[Dataset records]
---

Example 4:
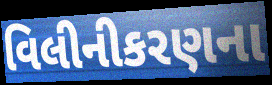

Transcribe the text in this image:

વિલીનીકરણના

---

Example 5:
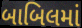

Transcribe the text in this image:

બાબિલમાં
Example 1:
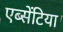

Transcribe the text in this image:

एब्सेंटिया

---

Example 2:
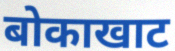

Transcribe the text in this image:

बोकाखाट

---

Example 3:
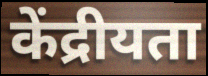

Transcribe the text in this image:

केंद्रीयता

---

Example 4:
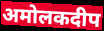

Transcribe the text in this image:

अमोलकदीप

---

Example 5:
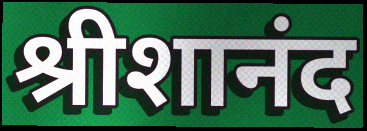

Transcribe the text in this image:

श्रीशानंद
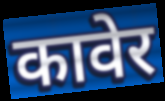
कावेर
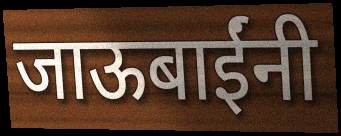
जाऊबाईंनी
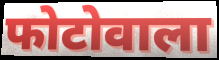
फोटोवाला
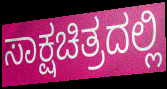
ಸಾಕ್ಷಚಿತ್ರದಲ್ಲಿ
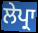
ਲੇਪ੍ਰਾ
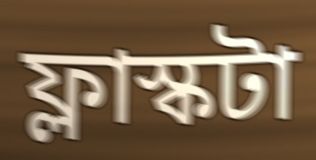
ফ্লাস্কটা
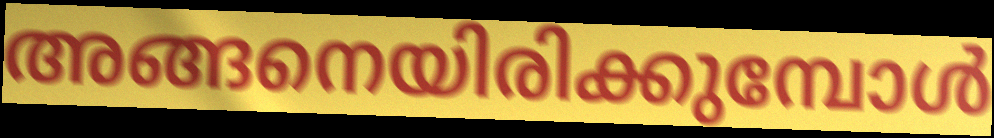
അങ്ങനെയിരിക്കുമ്പോൾ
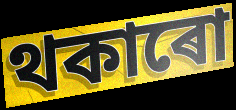
থকাৰো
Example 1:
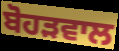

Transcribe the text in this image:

ਬੋਹੜਵਾਲ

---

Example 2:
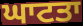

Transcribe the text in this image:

ਘਾਟਤਾ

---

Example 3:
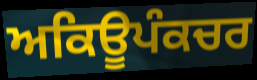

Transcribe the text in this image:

ਅਕਿਊਪੰਕਚਰ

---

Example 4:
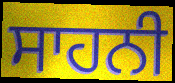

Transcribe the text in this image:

ਸਾਹਨੀ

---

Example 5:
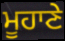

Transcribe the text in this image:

ਮੂਹਾਣੇ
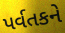
પર્વતકને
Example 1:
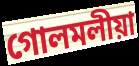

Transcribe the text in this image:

গোলমলীয়া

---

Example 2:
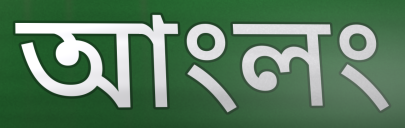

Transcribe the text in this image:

আংলং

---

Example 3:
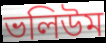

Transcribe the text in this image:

ভলিউম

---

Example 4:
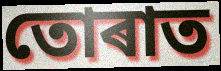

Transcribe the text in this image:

তোৰাত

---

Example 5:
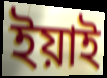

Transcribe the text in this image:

ইয়াই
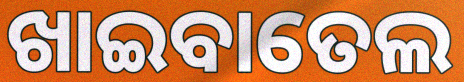
ଖାଇବାତେଲ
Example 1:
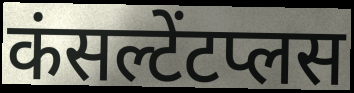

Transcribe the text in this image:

कंसल्टेंटप्लस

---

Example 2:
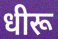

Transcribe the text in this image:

धीरू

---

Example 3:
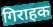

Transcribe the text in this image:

गिराहक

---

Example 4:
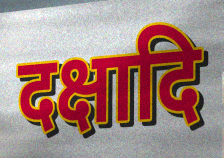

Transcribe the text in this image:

दक्षादि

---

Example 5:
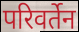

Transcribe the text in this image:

परिवर्तेन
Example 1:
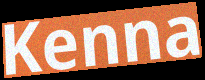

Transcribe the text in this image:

Kenna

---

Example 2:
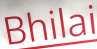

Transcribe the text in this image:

Bhilai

> **Required work**
Render every line of the rows above as a Markdown table with the columns Number and Text, skipping blank lines and leaving out the pictures.

> **Result**
| Number | Text |
|---|---|
| 1 | --- |
| 2 | Example 4: |
| 3 | Transcribe the text in this image: |
| 4 | વિલીનીકરણના |
| 5 | --- |
| 6 | Example 5: |
| 7 | Transcribe the text in this image: |
| 8 | બાબિલમાં |
| 9 | Example 1: |
| 10 | Transcribe the text in this image: |
| 11 | एब्सेंटिया |
| 12 | --- |
| 13 | Example 2: |
| 14 | Transcribe the text in this image: |
| 15 | बोकाखाट |
| 16 | --- |
| 17 | Example 3: |
| 18 | Transcribe the text in this image: |
| 19 | केंद्रीयता |
| 20 | --- |
| 21 | Example 4: |
| 22 | Transcribe the text in this image: |
| 23 | अमोलकदीप |
| 24 | --- |
| 25 | Example 5: |
| 26 | Transcribe the text in this image: |
| 27 | श्रीशानंद |
| 28 | कावेर |
| 29 | जाऊबाईंनी |
| 30 | फोटोवाला |
| 31 | ಸಾಕ್ಷಚಿತ್ರದಲ್ಲಿ |
| 32 | ਲੇਪ੍ਰਾ |
| 33 | ফ্লাস্কটা |
| 34 | അങ്ങനെയിരിക്കുമ്പോൾ |
| 35 | থকাৰো |
| 36 | Example 1: |
| 37 | Transcribe the text in this image: |
| 38 | ਬੋਹੜਵਾਲ |
| 39 | --- |
| 40 | Example 2: |
| 41 | Transcribe the text in this image: |
| 42 | ਘਾਟਤਾ |
| 43 | --- |
| 44 | Example 3: |
| 45 | Transcribe the text in this image: |
| 46 | ਅਕਿਊਪੰਕਚਰ |
| 47 | --- |
| 48 | Example 4: |
| 49 | Transcribe the text in this image: |
| 50 | ਸਾਹਨੀ |
| 51 | --- |
| 52 | Example 5: |
| 53 | Transcribe the text in this image: |
| 54 | ਮੂਹਾਣੇ |
| 55 | પર્વતકને |
| 56 | Example 1: |
| 57 | Transcribe the text in this image: |
| 58 | গোলমলীয়া |
| 59 | --- |
| 60 | Example 2: |
| 61 | Transcribe the text in this image: |
| 62 | আংলং |
| 63 | --- |
| 64 | Example 3: |
| 65 | Transcribe the text in this image: |
| 66 | ভলিউম |
| 67 | --- |
| 68 | Example 4: |
| 69 | Transcribe the text in this image: |
| 70 | তোৰাত |
| 71 | --- |
| 72 | Example 5: |
| 73 | Transcribe the text in this image: |
| 74 | ইয়াই |
| 75 | ଖାଇବାତେଲ |
| 76 | Example 1: |
| 77 | Transcribe the text in this image: |
| 78 | कंसल्टेंटप्लस |
| 79 | --- |
| 80 | Example 2: |
| 81 | Transcribe the text in this image: |
| 82 | धीरू |
| 83 | --- |
| 84 | Example 3: |
| 85 | Transcribe the text in this image: |
| 86 | गिराहक |
| 87 | --- |
| 88 | Example 4: |
| 89 | Transcribe the text in this image: |
| 90 | दक्षादि |
| 91 | --- |
| 92 | Example 5: |
| 93 | Transcribe the text in this image: |
| 94 | परिवर्तेन |
| 95 | Example 1: |
| 96 | Transcribe the text in this image: |
| 97 | Kenna |
| 98 | --- |
| 99 | Example 2: |
| 100 | Transcribe the text in this image: |
| 101 | Bhilai |